§ Supplied passage
╔══
169686021.jpg 17919972.jpg 25073877.jpg 31239408.jpg
Not fully tested: Given a list of user ids / screen names this will download a social network (list of follower and friend ids) into the directory specified by --output_file
(in this example it will write to ~/networks_sn
). Note that this method does not save data to MySQL.
./twInterface.py --social_network --user_list ~/example_ids.txt --auth ~/auth --output_file ~/networks
Each network is saved in a separate JSON file in the folder specified by --output_file
. Each file is named after the user id or screen name. The JSON contains the following key/values: ("user", user id or screen name), ("friends_list", array of friend user_ids) and ("followers_list", array of friend user_ids). Example file 169686021.json
:
{"friends_list": [16129920, 5688592, 16827489, 15163466, 807095, 7691312, 19394188, 2384071, 14361155],
"user": "169686021",
"followers_list": [54831465, 64986608, 14689326]}
Full list of flags:
usage: twInterface.py [-h] [-d DB] [-t TABLE] [--auth AUTHFILE]
[--authJSON AUTHFILEJSON] [--monthly_tables]
[--output_file OUTPUTFILE]
[--bounding_box FIELDS) [FIELD(S) ...]] [--time_lines]
[--search_terms [FIELD(S) [FIELD(S ...]]]
[--search_term_file SEARCHFILE] [--random_stream]
[--social_network] [--profile_pictures]
[--user_list USERLIST] [--check_spam]
Pull tweets from Twitter API
optional arguments:
-h, --help show this help message and exit
-d DB MySQL database where tweets will be stored.
╚══
Data records
╔══
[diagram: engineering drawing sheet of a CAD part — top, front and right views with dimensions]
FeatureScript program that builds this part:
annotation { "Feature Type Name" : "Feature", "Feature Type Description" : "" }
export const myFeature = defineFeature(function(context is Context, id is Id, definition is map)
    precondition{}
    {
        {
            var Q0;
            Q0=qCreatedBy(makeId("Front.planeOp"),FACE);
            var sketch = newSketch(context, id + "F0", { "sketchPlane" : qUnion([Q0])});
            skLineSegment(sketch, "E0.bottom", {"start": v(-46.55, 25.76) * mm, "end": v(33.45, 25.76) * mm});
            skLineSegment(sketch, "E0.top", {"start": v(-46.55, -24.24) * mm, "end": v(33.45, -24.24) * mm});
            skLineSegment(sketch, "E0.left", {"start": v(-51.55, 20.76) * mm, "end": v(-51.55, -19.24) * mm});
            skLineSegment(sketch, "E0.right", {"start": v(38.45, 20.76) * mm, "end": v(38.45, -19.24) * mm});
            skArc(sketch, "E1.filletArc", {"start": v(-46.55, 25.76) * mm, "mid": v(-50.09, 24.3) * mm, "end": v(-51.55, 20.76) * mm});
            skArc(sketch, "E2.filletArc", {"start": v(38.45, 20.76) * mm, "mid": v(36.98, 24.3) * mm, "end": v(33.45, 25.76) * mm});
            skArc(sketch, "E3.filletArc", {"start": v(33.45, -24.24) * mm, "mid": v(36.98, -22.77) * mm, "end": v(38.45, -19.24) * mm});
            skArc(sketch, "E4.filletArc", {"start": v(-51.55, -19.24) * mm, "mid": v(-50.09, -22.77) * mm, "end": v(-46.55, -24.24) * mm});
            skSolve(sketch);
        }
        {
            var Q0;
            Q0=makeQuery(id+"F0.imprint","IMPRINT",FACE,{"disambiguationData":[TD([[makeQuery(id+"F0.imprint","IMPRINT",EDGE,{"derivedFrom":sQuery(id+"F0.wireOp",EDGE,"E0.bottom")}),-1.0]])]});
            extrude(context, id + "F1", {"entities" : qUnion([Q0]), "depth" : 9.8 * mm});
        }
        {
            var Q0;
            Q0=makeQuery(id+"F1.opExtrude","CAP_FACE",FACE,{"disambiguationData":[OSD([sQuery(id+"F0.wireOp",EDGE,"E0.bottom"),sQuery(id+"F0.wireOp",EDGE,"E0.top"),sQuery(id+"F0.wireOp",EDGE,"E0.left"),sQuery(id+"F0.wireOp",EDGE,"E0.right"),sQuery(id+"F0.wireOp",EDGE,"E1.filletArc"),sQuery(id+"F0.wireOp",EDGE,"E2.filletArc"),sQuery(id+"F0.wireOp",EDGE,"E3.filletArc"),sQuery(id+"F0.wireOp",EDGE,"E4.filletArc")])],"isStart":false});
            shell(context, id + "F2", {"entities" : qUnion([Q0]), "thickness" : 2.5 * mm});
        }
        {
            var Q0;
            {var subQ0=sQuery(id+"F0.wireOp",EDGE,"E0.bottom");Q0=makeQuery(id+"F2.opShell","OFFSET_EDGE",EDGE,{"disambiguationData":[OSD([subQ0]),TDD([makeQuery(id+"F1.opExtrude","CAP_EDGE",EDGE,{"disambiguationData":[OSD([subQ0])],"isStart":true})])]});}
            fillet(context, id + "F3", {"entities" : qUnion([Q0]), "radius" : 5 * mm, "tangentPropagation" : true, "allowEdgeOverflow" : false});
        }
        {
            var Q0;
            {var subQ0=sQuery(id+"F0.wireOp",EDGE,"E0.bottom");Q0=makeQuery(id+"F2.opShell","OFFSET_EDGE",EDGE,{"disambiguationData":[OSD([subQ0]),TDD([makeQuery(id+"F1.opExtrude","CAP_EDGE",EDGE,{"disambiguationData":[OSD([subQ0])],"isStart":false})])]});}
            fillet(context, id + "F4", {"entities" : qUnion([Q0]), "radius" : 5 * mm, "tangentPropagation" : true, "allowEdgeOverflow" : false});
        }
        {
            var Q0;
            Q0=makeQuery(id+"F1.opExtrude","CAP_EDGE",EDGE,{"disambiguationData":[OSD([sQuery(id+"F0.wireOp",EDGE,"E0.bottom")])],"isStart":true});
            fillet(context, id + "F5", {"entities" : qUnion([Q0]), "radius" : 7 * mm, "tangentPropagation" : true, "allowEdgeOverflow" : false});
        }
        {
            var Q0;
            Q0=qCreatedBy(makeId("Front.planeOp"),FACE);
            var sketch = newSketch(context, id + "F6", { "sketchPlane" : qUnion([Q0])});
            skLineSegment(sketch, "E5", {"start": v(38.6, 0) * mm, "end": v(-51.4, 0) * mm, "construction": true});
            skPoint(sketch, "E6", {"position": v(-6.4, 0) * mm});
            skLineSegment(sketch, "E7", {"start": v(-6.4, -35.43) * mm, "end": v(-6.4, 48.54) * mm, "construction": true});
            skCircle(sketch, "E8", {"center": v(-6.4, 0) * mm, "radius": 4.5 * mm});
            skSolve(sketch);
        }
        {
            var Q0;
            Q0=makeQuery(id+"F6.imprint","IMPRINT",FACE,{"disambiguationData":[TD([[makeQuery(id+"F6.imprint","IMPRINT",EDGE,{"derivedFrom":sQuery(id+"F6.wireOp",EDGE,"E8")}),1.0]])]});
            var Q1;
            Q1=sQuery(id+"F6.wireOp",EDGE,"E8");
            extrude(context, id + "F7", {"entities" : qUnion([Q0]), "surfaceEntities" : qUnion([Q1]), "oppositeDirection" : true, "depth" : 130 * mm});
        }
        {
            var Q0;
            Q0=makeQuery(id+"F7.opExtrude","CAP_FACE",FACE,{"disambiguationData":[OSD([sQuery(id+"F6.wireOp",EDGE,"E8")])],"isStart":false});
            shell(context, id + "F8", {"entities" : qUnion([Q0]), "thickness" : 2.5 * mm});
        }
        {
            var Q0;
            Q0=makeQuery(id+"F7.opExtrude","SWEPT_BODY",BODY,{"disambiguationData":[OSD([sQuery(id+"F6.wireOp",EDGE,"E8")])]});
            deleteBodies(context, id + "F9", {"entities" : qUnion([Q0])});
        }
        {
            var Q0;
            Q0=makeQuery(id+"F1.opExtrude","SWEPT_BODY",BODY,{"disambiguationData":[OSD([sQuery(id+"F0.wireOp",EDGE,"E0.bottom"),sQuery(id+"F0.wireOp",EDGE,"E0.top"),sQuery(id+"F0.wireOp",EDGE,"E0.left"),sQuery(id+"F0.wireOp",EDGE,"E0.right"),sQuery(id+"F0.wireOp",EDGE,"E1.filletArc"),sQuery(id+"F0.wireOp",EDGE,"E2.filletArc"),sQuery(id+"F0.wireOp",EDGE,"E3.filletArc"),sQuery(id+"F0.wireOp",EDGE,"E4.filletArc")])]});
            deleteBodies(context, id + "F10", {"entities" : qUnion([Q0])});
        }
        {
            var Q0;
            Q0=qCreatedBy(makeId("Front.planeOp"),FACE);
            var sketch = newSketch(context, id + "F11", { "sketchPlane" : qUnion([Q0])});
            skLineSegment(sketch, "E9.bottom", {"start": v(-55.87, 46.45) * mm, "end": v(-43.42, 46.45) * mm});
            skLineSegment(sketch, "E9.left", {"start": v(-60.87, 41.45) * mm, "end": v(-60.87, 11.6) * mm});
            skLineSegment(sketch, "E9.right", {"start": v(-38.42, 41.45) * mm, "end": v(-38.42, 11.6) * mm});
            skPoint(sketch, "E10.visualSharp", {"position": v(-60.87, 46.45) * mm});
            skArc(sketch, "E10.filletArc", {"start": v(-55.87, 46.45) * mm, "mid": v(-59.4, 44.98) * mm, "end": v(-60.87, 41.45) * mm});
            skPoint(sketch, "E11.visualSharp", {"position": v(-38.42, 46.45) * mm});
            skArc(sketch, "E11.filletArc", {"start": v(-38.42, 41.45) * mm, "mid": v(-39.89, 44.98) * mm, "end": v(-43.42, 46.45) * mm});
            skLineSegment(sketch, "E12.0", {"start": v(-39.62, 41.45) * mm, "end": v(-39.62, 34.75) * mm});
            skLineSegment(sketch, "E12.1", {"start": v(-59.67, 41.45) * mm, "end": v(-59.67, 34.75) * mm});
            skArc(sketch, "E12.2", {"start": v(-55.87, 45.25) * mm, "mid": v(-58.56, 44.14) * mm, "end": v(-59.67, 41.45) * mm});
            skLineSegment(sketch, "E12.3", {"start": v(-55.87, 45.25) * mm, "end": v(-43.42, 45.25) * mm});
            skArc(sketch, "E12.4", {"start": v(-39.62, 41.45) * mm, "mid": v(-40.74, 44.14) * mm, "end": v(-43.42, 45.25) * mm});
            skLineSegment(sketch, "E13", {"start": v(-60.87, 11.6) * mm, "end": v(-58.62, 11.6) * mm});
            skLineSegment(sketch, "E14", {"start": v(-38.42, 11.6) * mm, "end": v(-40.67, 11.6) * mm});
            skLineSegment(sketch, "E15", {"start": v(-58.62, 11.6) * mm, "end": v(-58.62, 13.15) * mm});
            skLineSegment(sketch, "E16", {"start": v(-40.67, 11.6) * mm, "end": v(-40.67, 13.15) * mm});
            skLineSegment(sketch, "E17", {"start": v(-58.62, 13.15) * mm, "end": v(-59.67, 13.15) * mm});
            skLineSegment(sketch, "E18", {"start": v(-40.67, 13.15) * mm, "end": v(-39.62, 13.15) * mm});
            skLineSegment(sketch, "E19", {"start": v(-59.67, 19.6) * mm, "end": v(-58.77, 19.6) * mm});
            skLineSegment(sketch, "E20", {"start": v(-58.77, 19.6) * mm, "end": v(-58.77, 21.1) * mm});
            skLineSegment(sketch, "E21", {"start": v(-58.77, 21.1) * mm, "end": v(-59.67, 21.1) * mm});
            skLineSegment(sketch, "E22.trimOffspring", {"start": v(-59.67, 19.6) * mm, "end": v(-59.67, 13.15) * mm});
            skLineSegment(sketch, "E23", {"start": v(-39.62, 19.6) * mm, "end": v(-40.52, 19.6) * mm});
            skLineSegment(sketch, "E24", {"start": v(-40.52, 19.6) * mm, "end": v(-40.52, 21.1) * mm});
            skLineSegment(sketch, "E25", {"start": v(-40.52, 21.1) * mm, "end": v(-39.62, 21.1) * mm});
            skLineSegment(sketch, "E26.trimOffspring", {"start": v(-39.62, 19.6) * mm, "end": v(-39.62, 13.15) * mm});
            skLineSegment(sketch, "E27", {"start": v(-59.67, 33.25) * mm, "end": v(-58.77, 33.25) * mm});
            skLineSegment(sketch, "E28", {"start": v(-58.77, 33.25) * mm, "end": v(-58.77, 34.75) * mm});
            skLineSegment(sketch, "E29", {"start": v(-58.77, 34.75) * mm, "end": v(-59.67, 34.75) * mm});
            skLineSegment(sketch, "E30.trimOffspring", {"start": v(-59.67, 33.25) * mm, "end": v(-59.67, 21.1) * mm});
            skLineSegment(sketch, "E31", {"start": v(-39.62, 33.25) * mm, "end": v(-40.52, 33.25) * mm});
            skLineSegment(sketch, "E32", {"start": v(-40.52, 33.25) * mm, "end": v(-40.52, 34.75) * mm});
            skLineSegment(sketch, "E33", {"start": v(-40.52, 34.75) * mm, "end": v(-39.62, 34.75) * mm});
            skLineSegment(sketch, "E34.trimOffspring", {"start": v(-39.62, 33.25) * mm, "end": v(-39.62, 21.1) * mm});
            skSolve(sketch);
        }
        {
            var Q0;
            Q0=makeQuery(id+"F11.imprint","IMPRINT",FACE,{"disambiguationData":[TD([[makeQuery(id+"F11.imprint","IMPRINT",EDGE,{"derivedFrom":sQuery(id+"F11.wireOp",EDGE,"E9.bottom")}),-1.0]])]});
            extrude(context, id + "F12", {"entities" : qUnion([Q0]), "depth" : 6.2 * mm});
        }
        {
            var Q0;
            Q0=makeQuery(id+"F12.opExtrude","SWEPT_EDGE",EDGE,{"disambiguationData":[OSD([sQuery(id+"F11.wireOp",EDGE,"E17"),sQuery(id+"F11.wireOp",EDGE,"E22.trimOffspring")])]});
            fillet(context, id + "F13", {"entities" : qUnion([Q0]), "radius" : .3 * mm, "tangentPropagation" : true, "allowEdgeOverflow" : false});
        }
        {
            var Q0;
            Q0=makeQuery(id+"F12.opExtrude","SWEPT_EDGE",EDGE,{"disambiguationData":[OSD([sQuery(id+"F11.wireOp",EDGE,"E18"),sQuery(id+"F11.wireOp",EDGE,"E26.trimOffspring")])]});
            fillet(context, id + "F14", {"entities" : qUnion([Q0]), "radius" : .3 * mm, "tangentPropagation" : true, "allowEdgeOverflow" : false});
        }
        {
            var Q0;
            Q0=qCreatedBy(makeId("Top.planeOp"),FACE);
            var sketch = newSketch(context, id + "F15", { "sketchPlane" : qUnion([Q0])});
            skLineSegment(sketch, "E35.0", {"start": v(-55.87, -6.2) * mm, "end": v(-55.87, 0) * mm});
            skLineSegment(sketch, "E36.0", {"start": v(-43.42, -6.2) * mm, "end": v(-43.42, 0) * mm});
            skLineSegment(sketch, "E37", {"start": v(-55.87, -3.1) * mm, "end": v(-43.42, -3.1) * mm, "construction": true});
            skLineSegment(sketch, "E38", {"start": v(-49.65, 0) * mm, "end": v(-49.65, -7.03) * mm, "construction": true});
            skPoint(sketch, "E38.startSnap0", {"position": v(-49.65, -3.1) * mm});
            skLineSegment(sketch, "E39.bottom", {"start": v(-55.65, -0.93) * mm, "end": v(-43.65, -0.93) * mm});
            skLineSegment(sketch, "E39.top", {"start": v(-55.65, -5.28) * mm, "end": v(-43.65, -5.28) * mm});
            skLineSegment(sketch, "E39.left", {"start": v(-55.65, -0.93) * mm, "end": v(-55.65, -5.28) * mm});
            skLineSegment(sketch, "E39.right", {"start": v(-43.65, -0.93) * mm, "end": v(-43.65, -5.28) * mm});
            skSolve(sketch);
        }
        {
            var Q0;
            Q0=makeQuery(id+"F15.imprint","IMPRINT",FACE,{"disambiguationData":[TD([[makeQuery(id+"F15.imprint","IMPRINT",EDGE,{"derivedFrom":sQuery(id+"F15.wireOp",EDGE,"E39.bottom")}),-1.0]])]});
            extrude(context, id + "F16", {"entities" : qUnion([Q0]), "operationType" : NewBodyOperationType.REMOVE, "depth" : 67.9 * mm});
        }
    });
╚══
§ Task 1
Reproduce the stretch of the twInterface.py documentation from "169686021.jpg 17919972.jpg 25073877.jpg" through "data to MySQL.".
§ Task 2
Using the twInterface.py documentation, explain in one to three sentences why the example file is named 169686021.json.
§ Task 3
Extend the twInterface.py documentation beyond its final line.

§ Your response 1
169686021.jpg 17919972.jpg 25073877.jpg 31239408.jpg
Not fully tested: Given a list of user ids / screen names this will download a social network (list of follower and friend ids) into the directory specified by --output_file
(in this example it will write to ~/networks_sn
). Note that this method does not save data to MySQL.

§ Your response 2
The documentation states that each file is named after the user id or screen name. The example file's "user" value is "169686021", so the file takes that name.

§ Your response 3
-t TABLE MySQL table name. If monthly tables then M_Y will be
appended to end of this string. Default: msgs
--auth AUTHFILE Path to authentication file which contains (line
separated) CONSUMER_KEY, CONSUMER_SECRET,
ACCESS_TOKEN, ACCESS_SECRET.
--authJSON AUTHFILEJSON
Path to JSON authentication file which can contain
multiple keys. These keys will be cycled when rate
limited.
--monthly_tables Turn on writing to monthly tables
--output_file OUTPUTFILE
File where output from --social_network and
--profile_pictures will be written. Default: twOutput
--bounding_box FIELD(S) [FIELD(S) ...]
Pull tweets from bounding box. Must specify 3 or 4
cooridnates, space separated: LAT LON RADIUS (in
miles) or LON LAT LON LAT (First pair is from bottom
left corner of box, second pair is from top right
corner).
--time_lines Pull timelines for given list of user names / screen
names.
--search_terms [FIELD(S) [FIELD(S) ...]]
Pull tweets containing keywords. Must supply space
separated list of search terms. Ex: taylorswift #1989
#arianagrande
--search_term_file SEARCHFILE
Optional file containing list of search terms to use
--random_stream Grab data from the random stream.
--social_network Pull social network for given list of user names /
screen names. Must specify path to file which contains
list.
--profile_pictures Pull profile pictures for given list of user names /
screen names. Must specify path to file which contains
list.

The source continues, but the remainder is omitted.